Task requirements. Reproduce the data exactly, leaving nothing out.

Entries supplied.
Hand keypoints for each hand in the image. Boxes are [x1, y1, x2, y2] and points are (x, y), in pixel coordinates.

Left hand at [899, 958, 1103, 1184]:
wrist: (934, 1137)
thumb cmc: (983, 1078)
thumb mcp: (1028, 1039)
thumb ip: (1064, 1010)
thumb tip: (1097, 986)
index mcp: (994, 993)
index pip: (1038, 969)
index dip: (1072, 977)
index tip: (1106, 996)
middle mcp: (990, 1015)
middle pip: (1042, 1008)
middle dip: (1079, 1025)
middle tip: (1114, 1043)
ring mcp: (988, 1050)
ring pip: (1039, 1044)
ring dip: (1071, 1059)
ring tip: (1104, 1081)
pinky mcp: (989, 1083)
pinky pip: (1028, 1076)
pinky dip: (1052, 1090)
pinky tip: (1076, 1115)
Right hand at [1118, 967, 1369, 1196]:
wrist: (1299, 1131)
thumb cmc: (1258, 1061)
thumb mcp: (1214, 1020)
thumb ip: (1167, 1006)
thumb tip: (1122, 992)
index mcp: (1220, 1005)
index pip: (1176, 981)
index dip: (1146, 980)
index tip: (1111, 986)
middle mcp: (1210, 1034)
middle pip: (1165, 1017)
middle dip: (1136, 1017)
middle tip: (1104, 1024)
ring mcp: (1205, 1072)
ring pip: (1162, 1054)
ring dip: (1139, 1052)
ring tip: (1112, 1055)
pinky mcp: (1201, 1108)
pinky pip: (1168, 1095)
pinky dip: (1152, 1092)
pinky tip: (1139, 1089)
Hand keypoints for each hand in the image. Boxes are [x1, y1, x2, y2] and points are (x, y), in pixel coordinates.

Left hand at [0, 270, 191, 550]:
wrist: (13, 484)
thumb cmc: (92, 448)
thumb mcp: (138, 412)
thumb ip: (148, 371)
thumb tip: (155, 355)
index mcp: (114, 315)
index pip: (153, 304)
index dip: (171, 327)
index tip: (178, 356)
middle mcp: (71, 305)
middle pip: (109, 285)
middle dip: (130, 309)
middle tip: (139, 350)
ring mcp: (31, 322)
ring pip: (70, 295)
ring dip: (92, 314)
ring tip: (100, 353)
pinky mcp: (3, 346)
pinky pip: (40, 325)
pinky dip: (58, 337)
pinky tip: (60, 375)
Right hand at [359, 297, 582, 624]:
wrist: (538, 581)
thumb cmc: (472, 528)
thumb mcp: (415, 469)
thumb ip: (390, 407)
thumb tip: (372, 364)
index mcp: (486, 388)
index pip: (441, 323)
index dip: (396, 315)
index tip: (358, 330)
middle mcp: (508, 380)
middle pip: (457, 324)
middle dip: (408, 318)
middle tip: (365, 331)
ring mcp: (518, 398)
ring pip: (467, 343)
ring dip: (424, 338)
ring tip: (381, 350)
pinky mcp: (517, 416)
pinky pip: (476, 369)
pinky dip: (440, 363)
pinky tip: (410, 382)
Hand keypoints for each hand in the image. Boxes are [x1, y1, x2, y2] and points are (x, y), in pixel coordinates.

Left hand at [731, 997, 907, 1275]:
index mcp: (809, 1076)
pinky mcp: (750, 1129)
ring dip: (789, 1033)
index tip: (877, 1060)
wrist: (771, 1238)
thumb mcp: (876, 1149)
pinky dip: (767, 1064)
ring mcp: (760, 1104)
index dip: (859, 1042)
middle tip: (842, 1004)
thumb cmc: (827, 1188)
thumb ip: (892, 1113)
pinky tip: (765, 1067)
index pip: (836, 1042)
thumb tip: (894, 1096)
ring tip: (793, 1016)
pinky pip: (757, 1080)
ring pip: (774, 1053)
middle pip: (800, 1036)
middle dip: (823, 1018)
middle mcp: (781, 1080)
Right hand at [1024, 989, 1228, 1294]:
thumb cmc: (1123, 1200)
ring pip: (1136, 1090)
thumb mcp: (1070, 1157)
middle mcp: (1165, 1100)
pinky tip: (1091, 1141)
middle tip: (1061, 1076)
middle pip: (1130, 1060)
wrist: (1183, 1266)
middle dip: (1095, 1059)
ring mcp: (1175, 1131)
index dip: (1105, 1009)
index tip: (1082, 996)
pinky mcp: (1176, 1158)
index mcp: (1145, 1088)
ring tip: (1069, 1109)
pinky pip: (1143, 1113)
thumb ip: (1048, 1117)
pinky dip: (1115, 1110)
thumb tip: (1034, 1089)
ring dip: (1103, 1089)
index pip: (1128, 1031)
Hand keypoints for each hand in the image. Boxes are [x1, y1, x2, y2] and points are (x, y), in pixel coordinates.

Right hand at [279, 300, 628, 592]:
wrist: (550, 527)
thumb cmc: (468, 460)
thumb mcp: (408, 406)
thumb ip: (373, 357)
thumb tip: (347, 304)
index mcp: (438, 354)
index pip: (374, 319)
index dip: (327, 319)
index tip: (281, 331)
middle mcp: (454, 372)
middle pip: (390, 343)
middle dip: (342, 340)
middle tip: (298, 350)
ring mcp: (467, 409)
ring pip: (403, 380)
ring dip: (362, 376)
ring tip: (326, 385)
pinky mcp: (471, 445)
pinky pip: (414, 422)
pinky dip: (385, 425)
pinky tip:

Final answer.
Hand keypoints for each hand in the image. Boxes are [x1, y1, x2, y2] and points are (x, y), in pixel coordinates.

Left hand at [899, 958, 1103, 1184]:
wrist: (934, 1137)
thumb cmc: (983, 1078)
thumb mcp: (1028, 1039)
thumb ip: (1064, 1010)
thumb tip: (1097, 986)
index mcp: (994, 993)
index pip: (1038, 969)
index dip: (1072, 977)
index tip: (1106, 996)
middle mcp: (990, 1015)
middle pip: (1042, 1008)
middle dip: (1079, 1025)
middle tip: (1114, 1043)
ring mcp: (988, 1050)
ring pip: (1039, 1044)
ring dip: (1071, 1059)
ring tip: (1104, 1081)
pinky mcp: (989, 1083)
pinky pip: (1028, 1076)
pinky dip: (1052, 1090)
pinky tip: (1076, 1115)
Right hand at [1118, 967, 1369, 1196]:
wrist: (1299, 1131)
thumb cmc: (1258, 1061)
thumb mcp: (1214, 1020)
thumb ip: (1167, 1006)
thumb tip: (1122, 992)
index mcp: (1220, 1005)
index pip: (1176, 981)
index dip: (1146, 980)
index tip: (1111, 986)
middle mcp: (1210, 1034)
middle pip: (1165, 1017)
middle dip: (1136, 1017)
middle tip: (1104, 1024)
ring mcp: (1205, 1072)
ring pip: (1162, 1054)
ring dip: (1139, 1052)
ring tip: (1112, 1055)
pinky mcp: (1201, 1108)
pinky pip: (1168, 1095)
pinky dip: (1152, 1092)
pinky tip: (1139, 1089)
Hand keypoints for each hand in the image. Boxes are [x1, y1, x2, y2] and points are (x, y), in pixel coordinates.

Left hand at [0, 270, 191, 550]:
wrist: (13, 484)
thumb cmc: (92, 448)
thumb mcp: (138, 412)
thumb ip: (148, 371)
thumb tip: (155, 355)
index mcp: (114, 315)
index pip: (153, 304)
index dip: (171, 327)
index tip: (178, 356)
middle mcp: (71, 305)
middle pip: (109, 285)
middle dip: (130, 309)
middle tip: (139, 350)
ring mcp: (31, 322)
ring pip: (70, 295)
ring dip: (92, 314)
ring tip: (100, 353)
pinky mcp: (3, 346)
pinky pip: (40, 325)
pinky dip: (58, 337)
pinky tip: (60, 375)
Right hand at [359, 297, 582, 624]:
wrist: (538, 581)
thumb cmc: (472, 528)
thumb mcp: (415, 469)
thumb ip: (390, 407)
thumb tip: (372, 364)
index mcp: (486, 388)
index pip: (441, 323)
index dip: (396, 315)
index tip: (358, 330)
middle mcp: (508, 380)
middle pip: (457, 324)
middle dip: (408, 318)
middle tip: (365, 331)
ring mcp: (518, 398)
ring pip: (467, 343)
ring dip: (424, 338)
ring tip: (381, 350)
pinky mcp: (517, 416)
pinky pip: (476, 369)
pinky dip: (440, 363)
pinky tip: (410, 382)
Hand keypoints for each hand in the image. Boxes are [x1, y1, x2, y2] and points are (x, y), in pixel coordinates.

Left hand at [731, 997, 907, 1275]:
index mcp: (809, 1076)
pinky mcp: (750, 1129)
ring dip: (789, 1033)
index tip: (877, 1060)
wrist: (771, 1238)
thumb mcp: (876, 1149)
pinky dip: (767, 1064)
ring mcp: (760, 1104)
index dip: (859, 1042)
middle tip: (842, 1004)
thumb cmc: (827, 1188)
thumb ip: (892, 1113)
pinky tip: (765, 1067)
index pip: (836, 1042)
thumb tip: (894, 1096)
ring tip: (793, 1016)
pinky pip: (757, 1080)
ring pip: (774, 1053)
middle pip: (800, 1036)
middle dip: (823, 1018)
middle mcp: (781, 1080)
Right hand at [1024, 989, 1228, 1294]:
thumb cmc: (1123, 1200)
ring pip: (1136, 1090)
thumb mcp: (1070, 1157)
middle mcp: (1165, 1100)
pinky tip: (1091, 1141)
middle tip: (1061, 1076)
middle pip: (1130, 1060)
wrist: (1183, 1266)
middle dip: (1095, 1059)
ring mcp: (1175, 1131)
index dip: (1105, 1009)
index tip: (1082, 996)
pinky mcp: (1176, 1158)
index mcp: (1145, 1088)
ring tip: (1069, 1109)
pinky pip: (1143, 1113)
thumb ip: (1048, 1117)
pinky dip: (1115, 1110)
thumb tip: (1034, 1089)
ring dip: (1103, 1089)
index pip: (1128, 1031)
Hand keypoints for each hand in the image. Boxes are [x1, y1, x2, y2] and points are (x, y), in pixel coordinates.

Right hand at [279, 300, 628, 592]:
wrist: (550, 527)
thumb cmc: (468, 460)
thumb mcp: (408, 406)
thumb ip: (373, 357)
thumb tip: (347, 304)
index mcp: (438, 354)
index pip: (374, 319)
index dip: (327, 319)
index tip: (281, 331)
middle mcp: (454, 372)
middle pip: (390, 343)
middle dip: (342, 340)
middle tip: (298, 350)
ring mcp: (467, 409)
ring pip: (403, 380)
ring dip: (362, 376)
ring tip: (326, 385)
pinky mcp: (471, 445)
pinky pip: (414, 422)
pinky dip: (385, 425)
pinky tip:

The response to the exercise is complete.